Humans also aren’t immune to the threat. Desertification and rising sea levels threaten human habitats. And when plants and animals are lost to climate change, human food, fuel and income are lost as well.
Effect 1: Destruction of Ecosystems
Changing climatic conditions and dramatic increases in carbon dioxide will put our ecosystems to the test, threatening supplies of fresh water, clean air, fuel and energy resources, food, medicine and other matters we depend upon not just for our lifestyles but for our survival.
Evidence shows effects of climate change on physical and biological systems, which means no part of the world is spared from the impact of changes to land, water and life. Scientists are already observing the bleaching and death of coral reefs due to warming ocean waters, as well as the migration of vulnerable plants and animals to alternate geographic ranges due to rising air and water temperatures and melting ice sheets.
Models based on varied temperature increases predict scenarios of devastating floods, drought, wildfires, ocean acidification and eventual collapse of functioning ecosystems worldwide, terrestrial and aquatic alike.
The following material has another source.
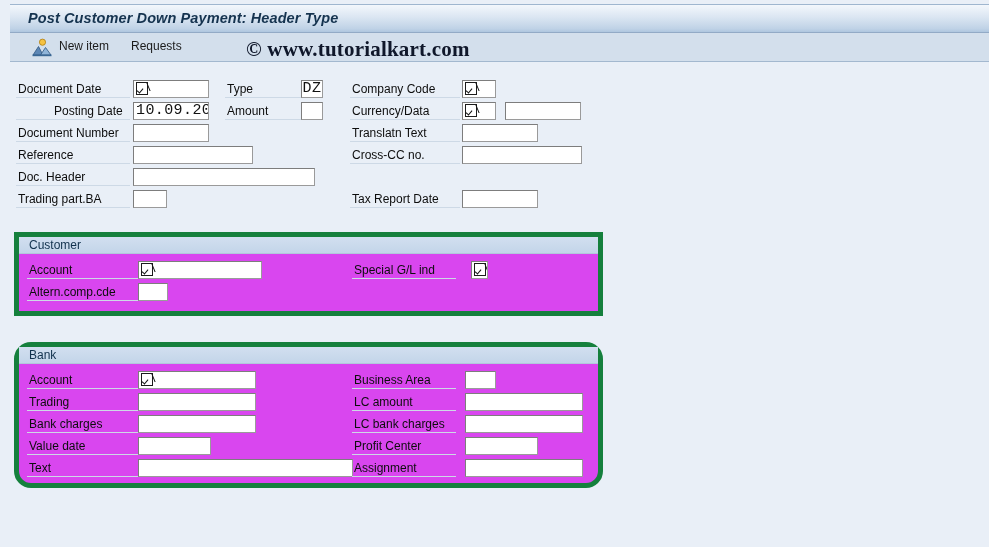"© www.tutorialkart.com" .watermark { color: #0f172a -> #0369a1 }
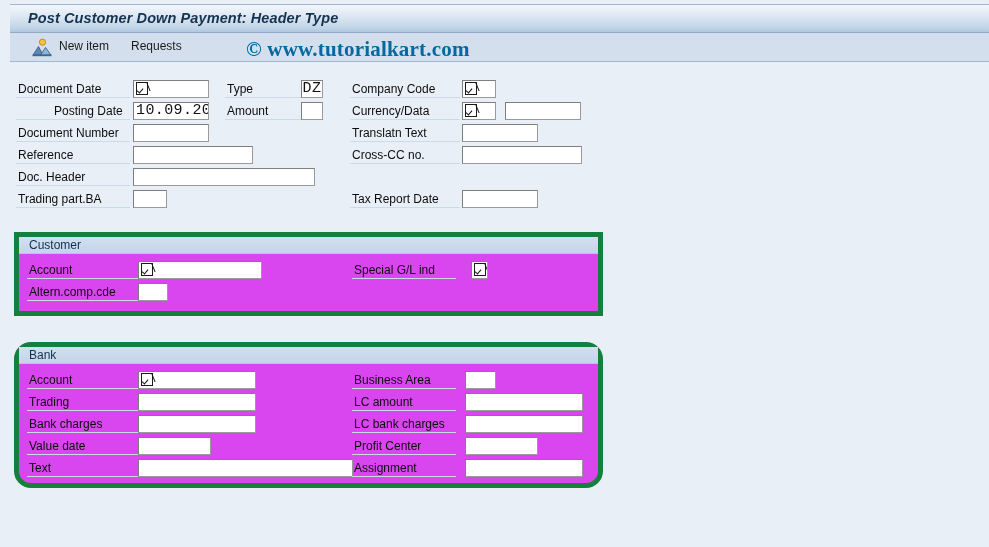"Customer" .group { background: #d946ef -> #eab308; border: 5px solid #15803d -> 3px solid #15803d }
Forecasts of famine, war and death paint a dire picture of climate change on our planet. Scientists are researching the causes of these changes the vulnerability of Earth not to predict the end of days but rather to help us mitigate or reduce changes that may be caused by humans. If we know and understand the problems and take action through adaptation, the use of more energy-efficient and sustainable resources and the adoption of other green ways of living, we may be able to make some impact on the climate change process.